"Après la tempête" est un film sur les liens familiaux qui persistent malgré les échecs. Entre une ex-femme qui tente de reconstruire sa vie, un fils qu'il voit trop peu et une mère vieillissante vivant seule dans un petit appartement, un homme cherche maladroitement et désespérément à recoller les morceaux d'une existence qui lui échappe. C'est un beau portrait de personnages imparfaits, porté par de bons acteurs, mais qui ne touche malheureusement jamais.
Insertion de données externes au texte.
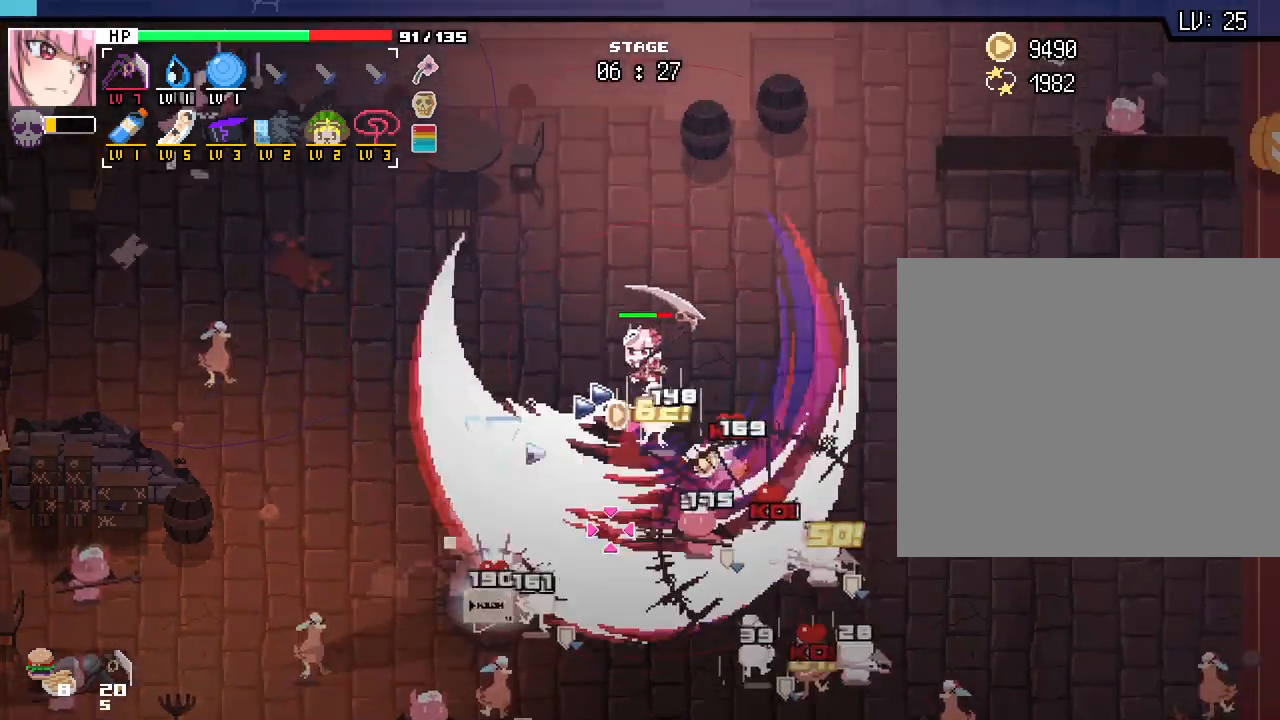
{"keys": ["d"], "mouse": [], "events": [[400, "w", "up"]]}
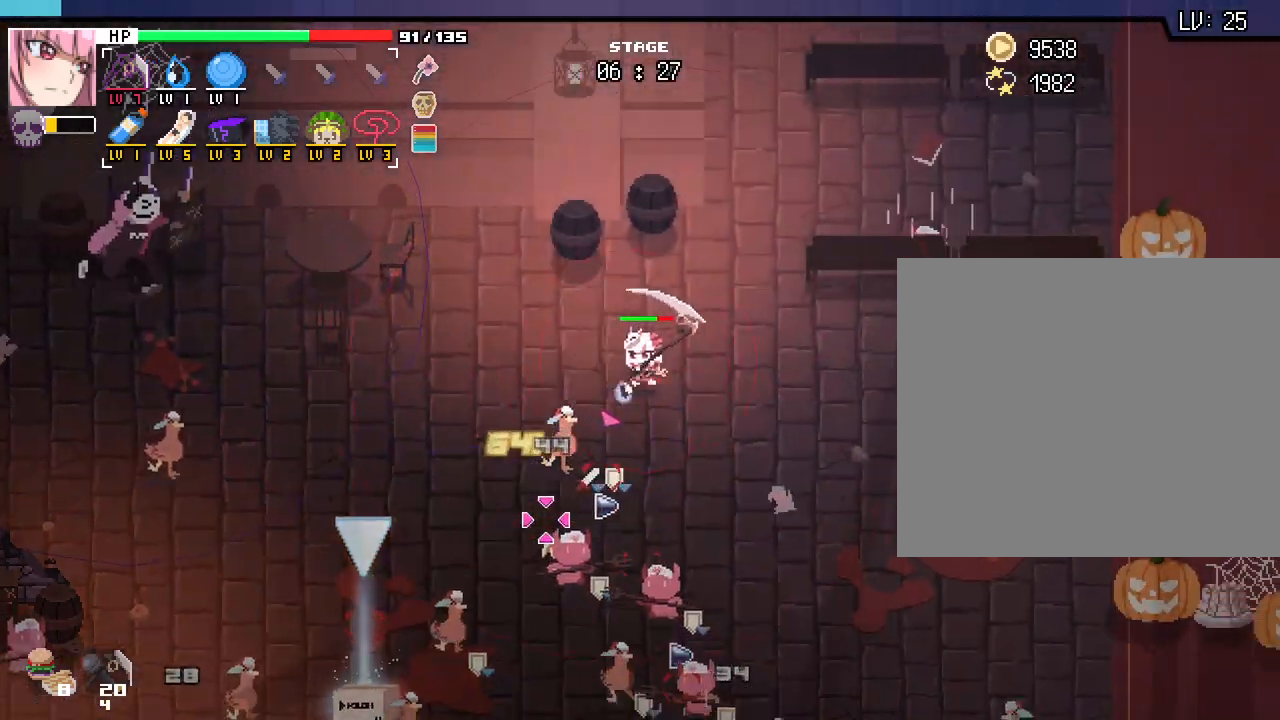
{"keys": ["d", "s"], "mouse": [], "events": [[433, "s", "down"]]}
Avec Après la tempête, Kore-eda s’attache à la figure d’un père qui n’a pas su devenir ce qu’il imaginait être. Ryota fut un écrivain prometteur, auteur d’un premier roman remarqué, désormais détective privé chargé de traquer les adultères, joueur compulsif, père intermittent. Une nuit de typhon le contraint à partager l’appartement de sa mère avec son ex-femme et son fils. Le dispositif paraît annoncer une réparation sous la pluie mais Kore-eda préfère observer l’écart entre l’image que l’on a de soi et la silhouette que l’on est devenu.
La mise en scène épouse le propos par la modestie. Ryota y paraît trop grand pour la petite cuisine, comme si son corps trahissait déjà l’inadéquation entre ses rêves et son présent étriqué. La scène nocturne au toboggan, père et fils face au vent, frôle l’instant fondateur. Mais au matin, rien n’a changé. L’émotion n’efface pas les années d’irresponsabilité.
Le film travaille aussi la banalité comme une vérité. Les dialogues sont vifs, ironiques. La mère (Kirin Kiki) distille une sagesse sans leçon, comparant un plat qui doit infuser toute la nuit à la lenteur avec laquelle une vie révèle sa saveur. Ryota, lui, observe les fautes des autres à travers son objectif, évitant de regarder les siennes. Son addiction au jeu prolonge cette fuite. Attendre le coup gagnant dispense d’agir.
On peut le deviner à la lecture du synopsis : la tempête n’est qu’un leurre. La véritable bourrasque est intérieure, faite de regrets, de remords et d’auto-illusions. Lorsque son fils lui demande s’il est devenu celui qu’il voulait être, la question laisse uniquement le personnage dans sa médiocrité capable d’élans sincères et de rechutes prévisibles. Ainsi la bourrasque ne va jamais vraiment cesser.